The court upheld the terminations of two employees who hosted an after-hours holiday party at the height of the pandemic – just days before the first COVID-19 vaccine was granted emergency use authorization in the U.S.
As you well know, the issue of how to respond to the pandemic has been a deeply polarizing one. But regardless of whether you agree with the outcome – or think the company went too far – the decision has a bigger lesson for HR pros.
More broadly, this ruling reaffirms that employers can terminate at will employees without warning, and for any reason – so long as the reason is not illegal. (As an FYI, there are three major common law exceptions to the at will presumption: public policy, implied contract, and implied covenant of good faith.)
Healthcare workers host Christmas party during pandemic
In 2019, a Delaware-based healthcare company hired Rhonda Dahlquist and Sheila Knight as at-will employees to work at a location in Tennessee.
Amid the COVID-19 pandemic, on Dec. 11, 2020, Dahlquist and Knight hosted an after-hours Christmas party at Knight’s home. Several of their co-workers attended the party.
On Dec. 31, the company fired Dahlquist and Knight, saying they had “violated company directives and exhibited ‘poor judgment’ by hosting a party that subjected all attendees – including [several other company] employees – to risk of exposure to COVID-19.”
Terminated for religious views?
Dahlquist and Knight sued, alleging religious discrimination.
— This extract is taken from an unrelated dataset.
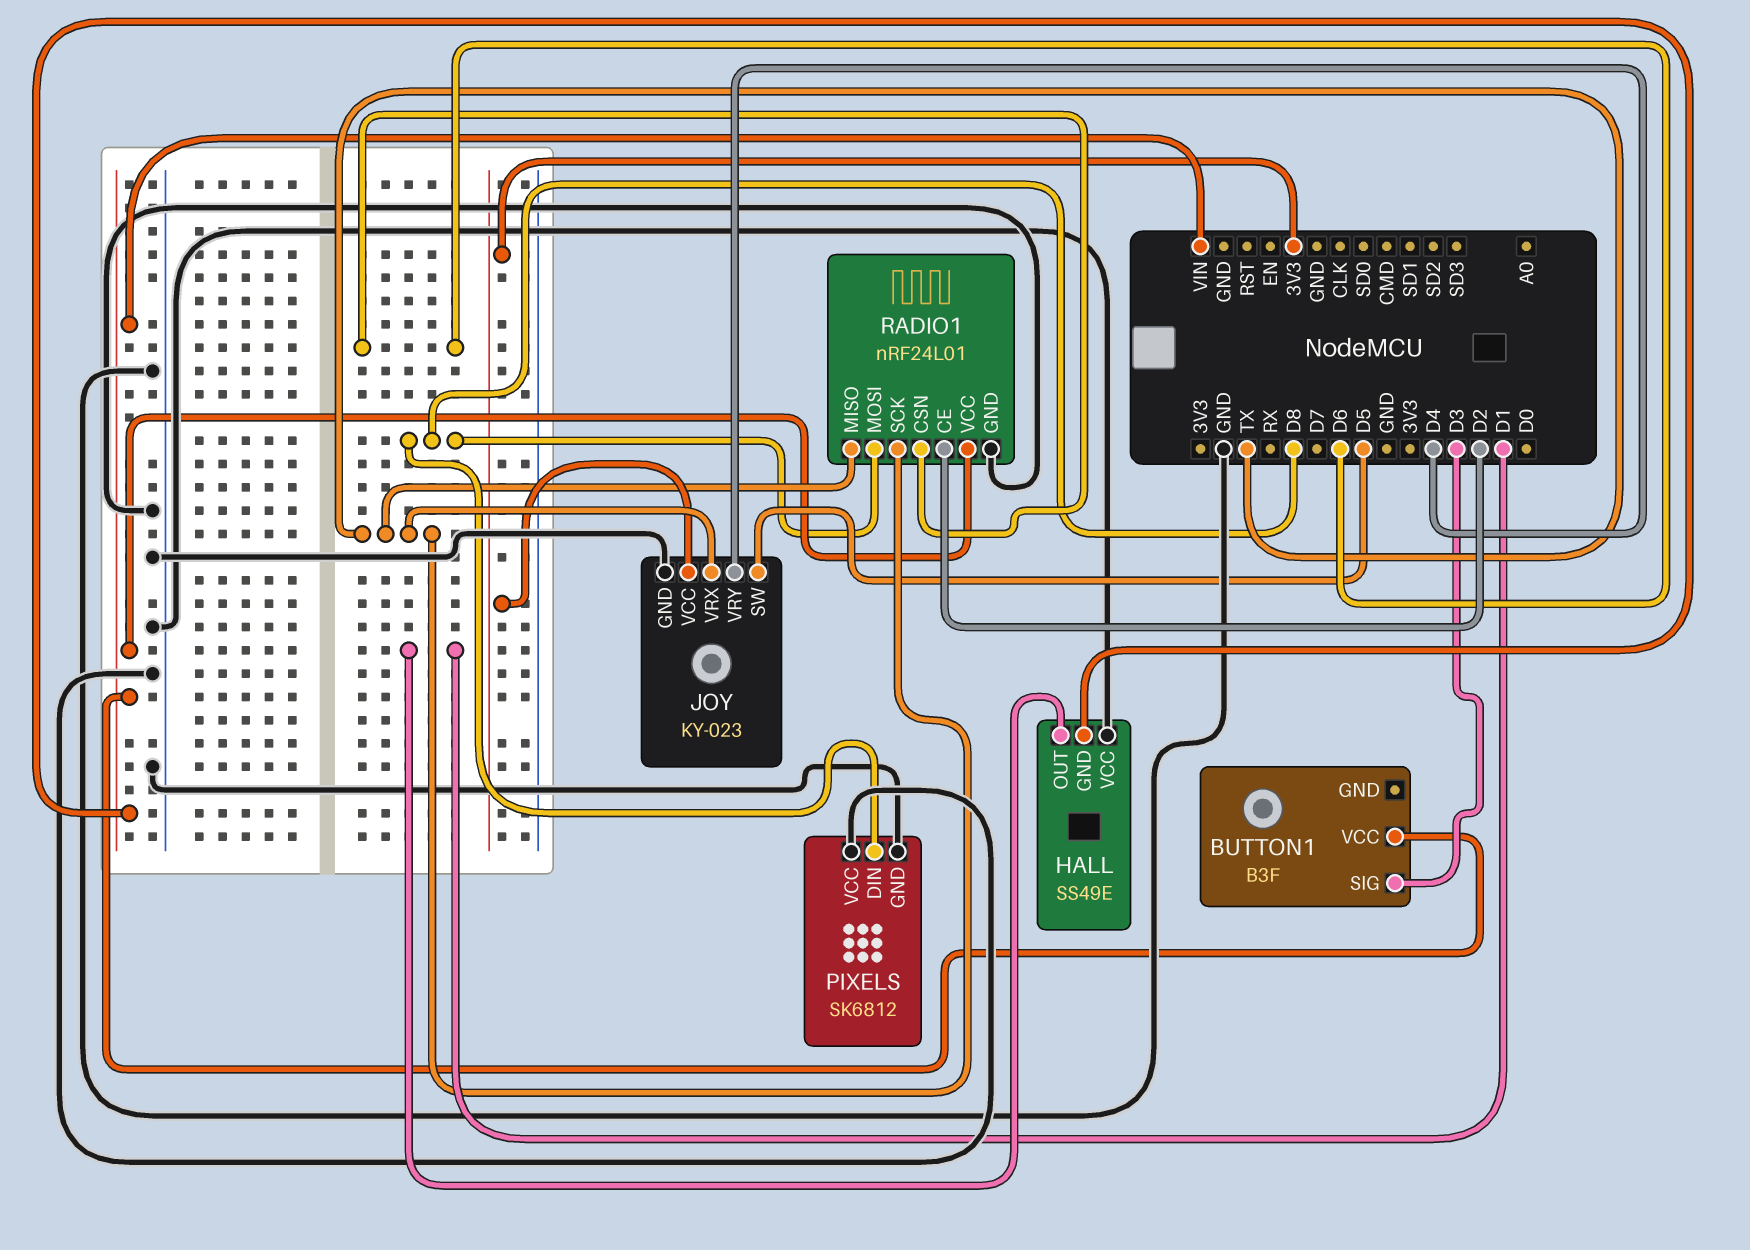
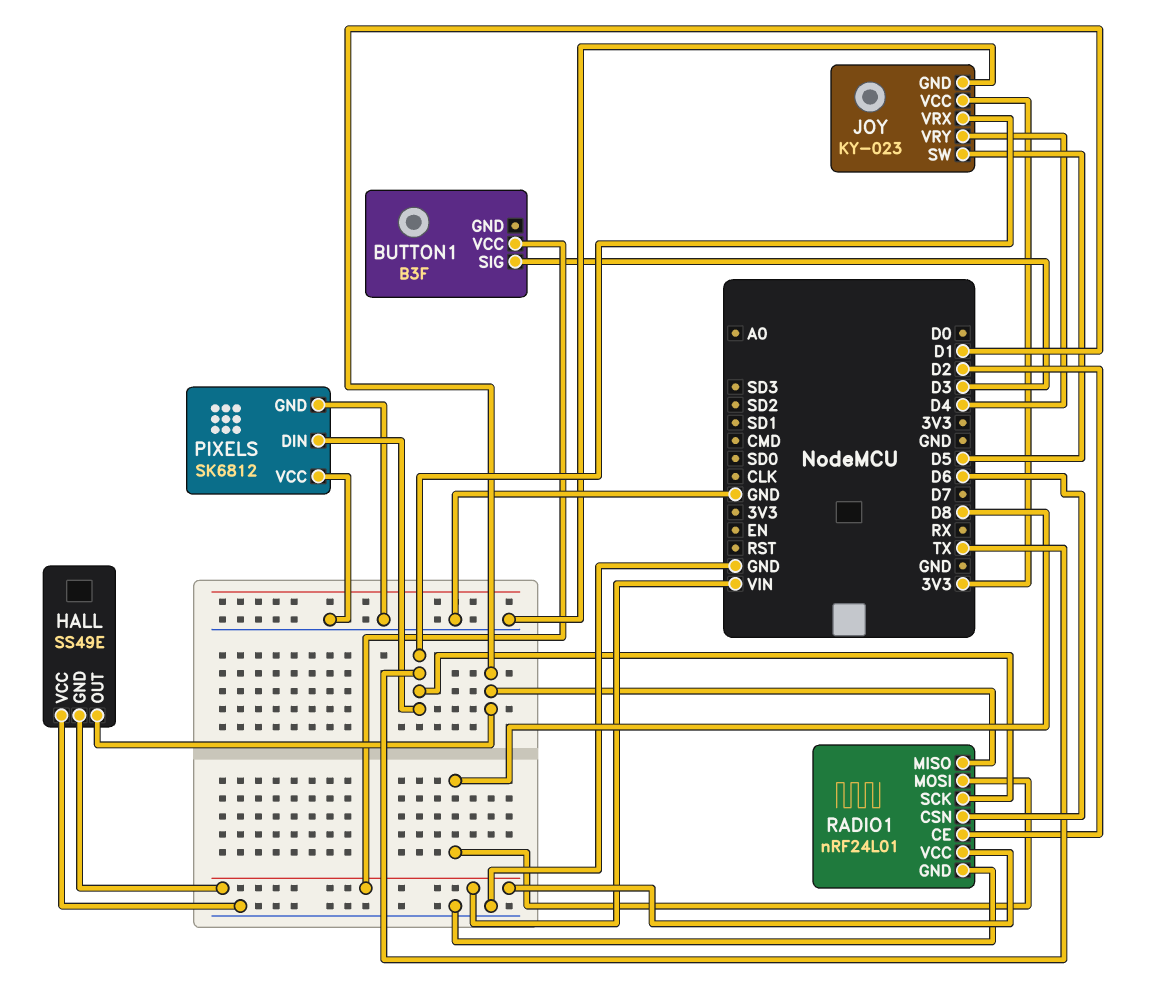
PIXELS pin DIN: D8 -> TX
RADIO1 pin MISO: TX -> D1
They alleged that as Christians, they expressed their religious faith by “celebrating Christmas and expressing that belief with Christmas parties.”
The district court was not swayed. It pointed out that Dahlquist and Knight “were the only two attendees at the holiday party who were terminated,” even though several of their co-workers also went to the party. (Emphasis in original.)
On appeal, the Sixth Circuit agreed with the lower court, saying that the plaintiffs’ own allegations that the co-workers attended the party and were not fired undermined their “assertions that religion was a motivating factor in [the company’s] decision to terminate their employment.”
Dahlquist and Knight failed to plausibly allege the company discriminated against them because of their religion, the Sixth Circuit held, so it affirmed the ruling in the company’s favor.
Next, Dahlquist and Knight asserted claims of common-law retaliatory discharge. To state valid claims, they had to show that:
- They were at-will employees
- They were discharged
- The reason for termination was that they “attempted to exercise a statutory or constitutional right, or for any reason which violates a clear public policy,” and
- A substantial factor in the company’s decision to terminate them was their “exercise of protected rights or compliance with clear public policy.”
A Tennessee statute, which took effect after Dahlquist and Knight were fired, prohibits “any adverse employment action based on an employee’s refusal to obtain a COVID-19 vaccine or to show proof of a COVID-19 vaccination.”
Citing their constitutional right to assemble, for the first time on appeal, Dahlquist and Knight said this statute applied.
Even if it did apply, the court said they still failed to plausibly allege that their “protected activity was a substantial factor” in the company’s decision to fire them, which was fatal to their claim.
In the court’s view, Dahlquist and Knight presented “conclusory allegations or legal conclusions masquerading as factual allegations,” which wasn’t sufficient to support their claim. Thus, it affirmed the lower court’s ruling to dismiss the retaliatory discharge claim.
Dahlquist v. Amedisys, Inc., No. 22-5154 (6th Cir. 10/7/22).